During this time the legal teams on both sides go through a discovery period of sharing information from medical records, medical experts, and depositions with the patient, doctor, and anyone else involved. The doctor or medical facility is usually represented by lawyers appointed by the insurance company providing medical malpractice coverage.
There are then three possible outcomes: the case may be settled without any trial, it may be settled after a period of trial, or it may end in a jury decision at trial. The settlement or jury award, if any is given, is based on many factors, such as the suffering of the patient, current and future medical expenses, mental anguish caused by the negligent care, and loss of the ability to earn an income. Whichever side loses in a trial can appeal or apply for a new trial.
Out-of-Court Settlement vs. Trial
Most malpractice cases end in a settlement and never go trial. Ninety percent of the cases are settled out of court. This is because it typically costs much less, especially for the defendant. A jury is likely to award a much larger amount than the two parties will agree on in a settlement. For the plaintiff, there is a chance of getting more money through a trial, but there is also a risk that the jury will find in favor of the defendant, in which case the damaged patient gets nothing.
Examples of Medical Malpractice Lawsuits
There are thousands of medical malpractice lawsuits that find in favor of the patient every year. Many are small cases with smaller payouts that don’t make the news, while a few are notable for involving large settlements or because of the incident that led to the case. Some are against individual doctors, while others target hospitals, like a case from 2014 when Johns Hopkins Hospital was ordered to pay $190 million to thousands of plaintiffs in a medical malpractice case. A gynecologist working at the hospital for decades had been found to have been photographing his patients without their knowledge.
In another notable case the defended was the City of New York. A woman won a settlement from the city of $172 million after an ambulance responded to a call her mother made to 911. The woman was suffering from anaphylactic shock but the EMT crew showed up without the proper life support equipment. The result was that the woman survived but suffered from severe brain damage and partial paralysis. The jury awarded her the settlement for pain and suffering and future medical bills.
Unfortunately, many cases of medical malpractice involve infants or children. In a case from 2013, a baby was born prematurely but otherwise healthy. She needed a feeding tube, and someone made a mistake with it. The baby had too much glucose intake from the tube, ended up in intensive care for several days, and ultimately suffered brain damage and cerebral palsy. Her mother won a $20-million settlement.
Some cases involve very overt instances of negligence and wrongdoing, such as in the case of a little boy with cerebral palsy whose family won $30 million for him and his ongoing care. He was born with some health problems that were not life-threatening, and yet his doctor subjected him to 25 surgeries, including using several that were not proven to be safe or effective. The boy was left with brain damage and cerebral palsy.

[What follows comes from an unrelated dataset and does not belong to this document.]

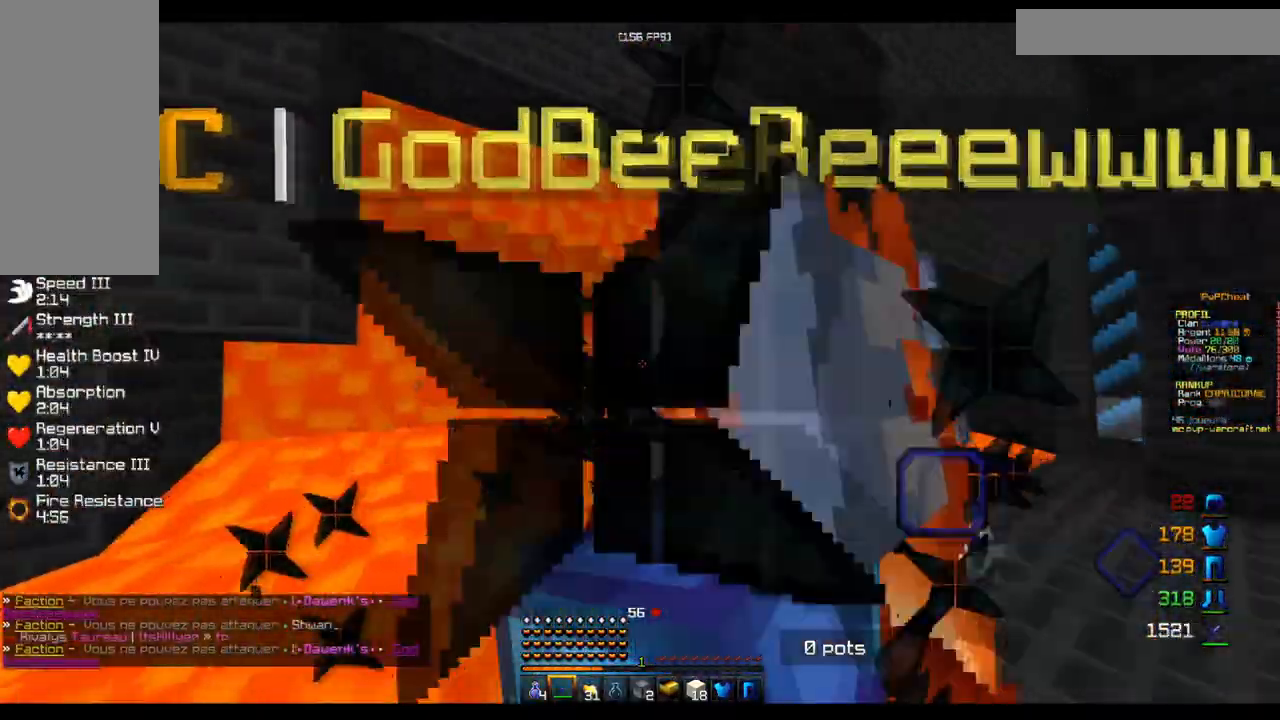
{"keys": ["d", "z"], "mouse": ["left"], "events": [[50, "s", "up"], [134, "z", "down"], [384, "z", "up"], [451, "z", "down"]]}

Medical malpractice lawsuits are not uncommon and are important for individuals who have been harmed by negligence. They are also important because they force the medical industry to raise standards of care and to take steps to make sure individuals provide better care for patients. If you think you may have a medical malpractice lawsuit, look for an experienced lawyer licensed in your state, as laws regarding medical malpractice, including statute of limitations, vary by state.